Peygamberimiz (a.s.); Ebu Talib Amcasının bu sözlerinden, fikir değiştirdiğini, artık yanında dikilip kendisine yardım etmekten âciz kaldığını, desteklemeyi bırakacağını, kendisini müşriklere teslim edeceğini sandıve:

“Ey amca! Vallahi, bu işi bırakmam için Güneşi sağ elime ve Ayı sol elime koysalar da, Allah onu üstün kılıncaya ya da ben bu yolda ölüp gidinceye kadar bırakmam!” dedi.

Gözleri yaşardı ve ağladı. Ayağa kalkarak dönüp giderken, Ebu Talib: “Gel ey kardeşimin oğlu!” diye seslendi.

Peygamberimiz (a.s.) dönüp gelince, Ebu Talib:

“Ey kardeşimin oğlu! Git, istediğini söyle! İşine devam et! İstediğini yap!
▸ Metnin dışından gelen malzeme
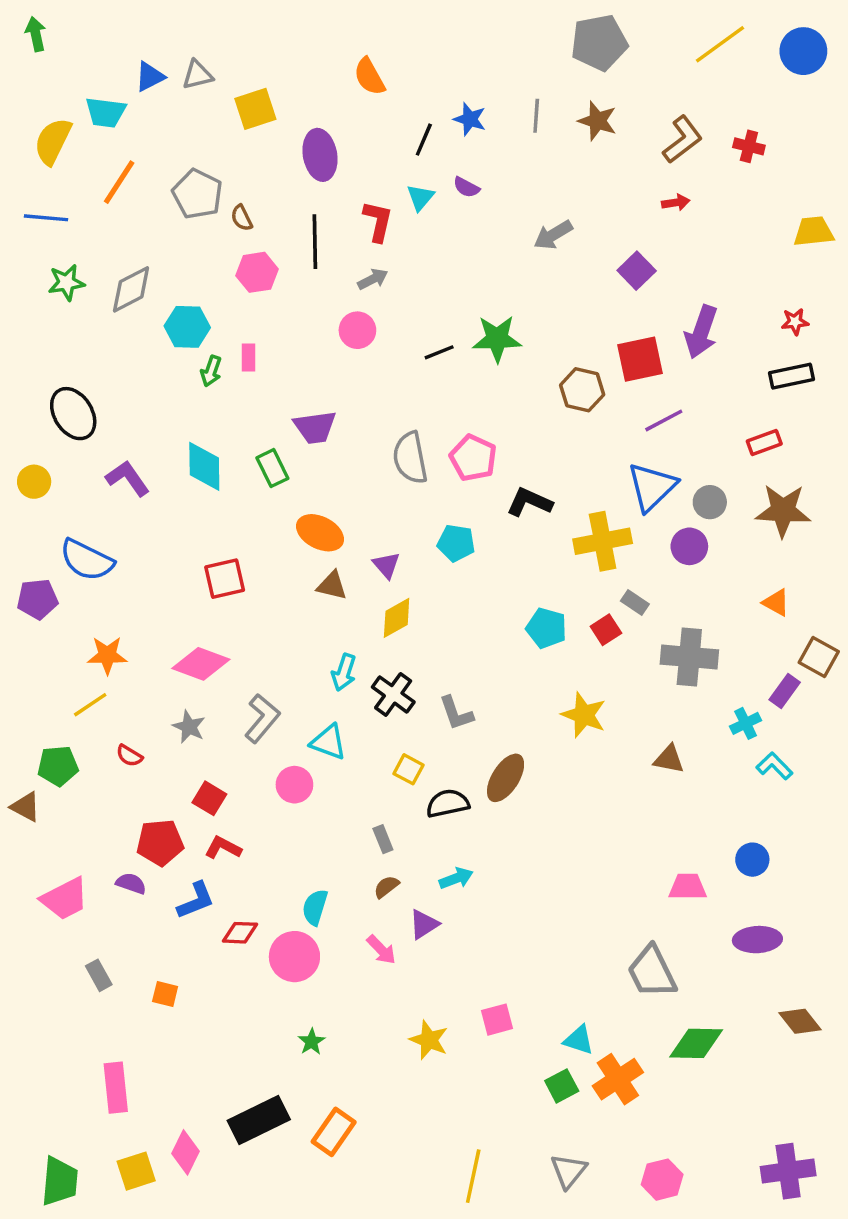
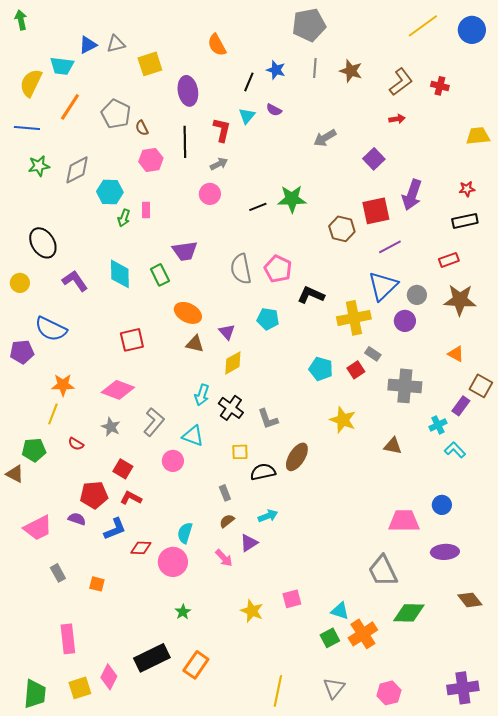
gray pentagon: (599, 43) -> (309, 25), moved
yellow line: (90, 705) -> (53, 414), turned -35
yellow square: (409, 769) -> (240, 452), turned -30
pink trapezoid: (688, 887) -> (404, 521), size x1.4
Vallahi, ben seni hiçbir zaman onlara teslim edici değilim!” dedi. (M. Asım Köksal, İslam Tarihi, ist.2004, c.I,s. 304-306)

Diğer taraftan O (s.a.v.), yaşantısının her anında ve her boyutunda öncelikle Rabb’inin hükümlerine uyan bir örnektir:

Öyle buyuruldu:

“Aralarında Allah’ın indirdiği ile hükmet, onların arzularına uyma, Allah’ın sana indirdiği hükümlerin bir kısmından seni saptırmamaları için onlardan sakın (diye onu indirdik).” (Mâide, 49)

Bu ayet-i celile ilgili şu bilgi ve değerlendirmeler mü’minler için çok hayati bir öneme sahiptir:

Rivayete göre Yahudilerin ileri gelenlerinden bir grup Hz. Peygamberi yanıltmak ve ona yanlış hüküm verdirmek maksadıyla şöyle demişlerdi:

“Ey Muhammed! Bilirsin ki biz Yahudilerin bilginleri ve eşrafıyız. Biz sana tâbi olursak bütün yahudiler sana tâbi olur. Şimdi bizimle hasımlarımız arasında bir dava var, davayı sana getirelim, sen de bizim lehimize hüküm ver. Böyle yaparsan sana iman eder ve seni tasdik ederiz.”

Hz. Peygamber ahlâka aykırı olan bu teklifi reddetmiş, olay üzerine bu âyet inmiştir.(İbn-i Kesir, III, 122; Şevkânî, II, 58)

Yüce Allah, Yahudilerin ve başkalarının tuzağına düşmemeleri için Hz. Peygamber’in şahsında müminleri de uyarmakta, kendisine dava getirdikleri takdirde onların isteklerine göre değil, Allah’ın indirdiği Kur’an’a göre hükmetmesini, onların şaşırtmalarına aldanıp da Allah’ın indirdiği hükümlerden herhangi birini ihmal etmemesini emretmekte; Yahudiler Hz. Peygamber’in vereceği hükmü kabul etmeyip ondan yüz çevirdikleri takdirde bundan dolayı başlarına felâketlerin geleceğini Resûlullah’a haber vermektedir.

Çünkü Hz. Peygamber’in verdiği hükümden yüz çevirmek “adaleti kabul etmeyip haksızlığa ve zulme yönelmek” demektir. Adaletin saptırılması ise toplumu felâketlere sürükler. Medine Yahudileri her fırsatta İslâm’a karşı tavır aldıkları ve müslümanlara ihanet ettikleri için başlarına belâ açmışlar; bir kısmı öldürülmüş, bir kısmı da sürgün edilmiştir. (Buhârî, “Megazî”, 14)

Yüce Allah, olup bitenlerden ibret almayan insanların birçoğunun fâsık olduğunu yani O’nun hükmünü kabul etmeyip, O’nun kanunlarının dışına çıktığını haber vermektedir. (Komisyon, Kur’an Yolu Türkçe Meâl ve Tefsiri, Ankara 2006, c.II, s.288)

Hutbemizi noktalarken şu gerçeği görmüş oluyoruz: “Peygamberimizi övmekle değil, O’nu örnek almakla sorumluyuz.”